Of course Greek politicians, probably Europe's most corrupt and ineffectual, need "bad guys" to explain away the dismal situation of their country and its abysmal financial state.


What is the situation at this moment:

1) Greece's government is misinforming the country as to what is going on in the negotiations, trying to support the "bad guys" concept and putting forth the notion that its the bad guys who are imposing austerity that the Greek government is resisting.

2) Some Greeks, (4.5/10) who voted for this fascist - left wing coalition government insist on burying their heads in the ground and looking elsewhere when reality is staring them in the face; they voted for a magic wand that would make everything OK (syriza) and they could start consuming again.

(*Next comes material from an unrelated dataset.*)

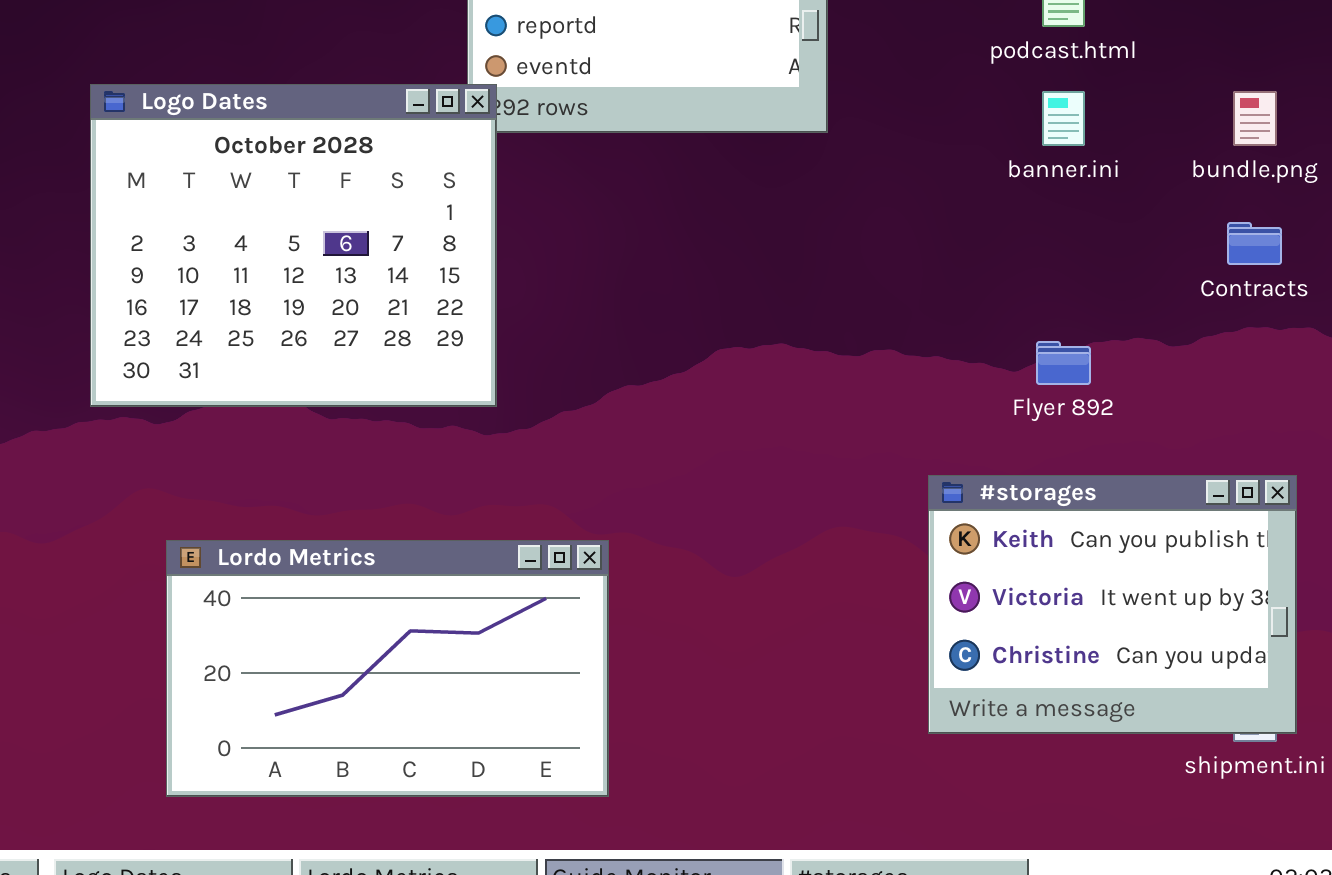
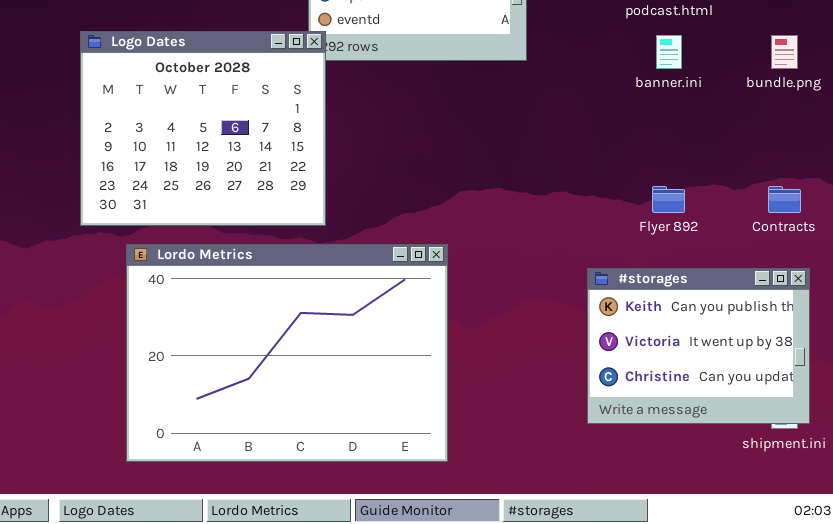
Contracts: [1227,222,1282,265] -> [768,186,801,213], moved
Lordo Metrics: [166,540,609,797] -> [126,244,448,462], resized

3) The media are between two stools about stating the obvious and reporting reality: they fear
a) a drop in their viewer ratings(because people do not want to be troubled by the truth -- which they know intuitively anyway. Greeks want to shy from the truth.)
b) be labelled the unpatriotic propagandists of foreign powers

4) So, by and large, a large slice of the Greek voting population remains unaware of what is really going on.


Despite all, a demonstration last week labelled gathered thousands "We are European"


So, what is really going on?


AFAI understand:
The lenders have decided to take a hard stance as regards cost cutting by insisting on a positive current account balance. 

This means that the Greek government must either raise its income with increased new taxation (ref, talks about vat, etc) OR reduce spending. The latter is preferable for the future.

The lenders have accepted that the debt (approaching 450bill euro) is not sustainable. It will probably be restructured in the form of a write-off quietly sometime in the future. 


(Greece produces little value adding and the state bureaucracy and the public service agencies inertia  doe not allow for much initiative and change. Spectacular growth figures for the future, needed to service this debt, are not on the visible agenda.)


For the write-off to take place, Greece has to step into the path of sustainable growth. 
I.e. two things have to happen to the satisfaction of lenders (and, largely, to the good of the country): 1) Greece has to show it will not run a similar debt yet again 2) make reforms that testify to its pursuit of more competitive path as a country and ones that will bring it into the 21st century (free investments, allow excellence in education, allow efficiency in medical care, reform closed professions, reduce the abysmally reactionary and huge public sector, maybe even contain corruption).


The present Greek government does not want to reduce its spending because it is afraid of losing its voters. Also, in order to win the elections it promised to do away with austerity - in other words, to give away money. It is also supportive of the civil service and hostile to investment, so it is unsure of how to promote "growth". 

Greek Government organised rallies in favour of the government's efforts are organised in Athens in an effort to give evidence of support and sway European leaders and public opinion.

 
And this is the gist of it. As it trickles down to the negotiations saga:

whenever lenders say, "reduce spending",

the Greek government quietly says:
"how about we agree on implementing equivalent, income-increasing measures? Like say, increase VAT?"

The lenders / Eurogroup probably answers:
"that's not a good idea, that would hit a critical industry, hospitality. Also, increasing vat on drugs would affect the weakest...".

The Greek government comes back home and declares publicly:
"the lenders wish to impose high VAT on us. They are inhuman!"


And the saga lives on


Close to 70% of Greek state spending goes to civil servants' salaries and pensions (early pensions make up 45% of the budget for pension; about 30% of this in the form of subsidies to state owned corporations' special retirement benefits (chiefly PPC & Hellenic Telecom).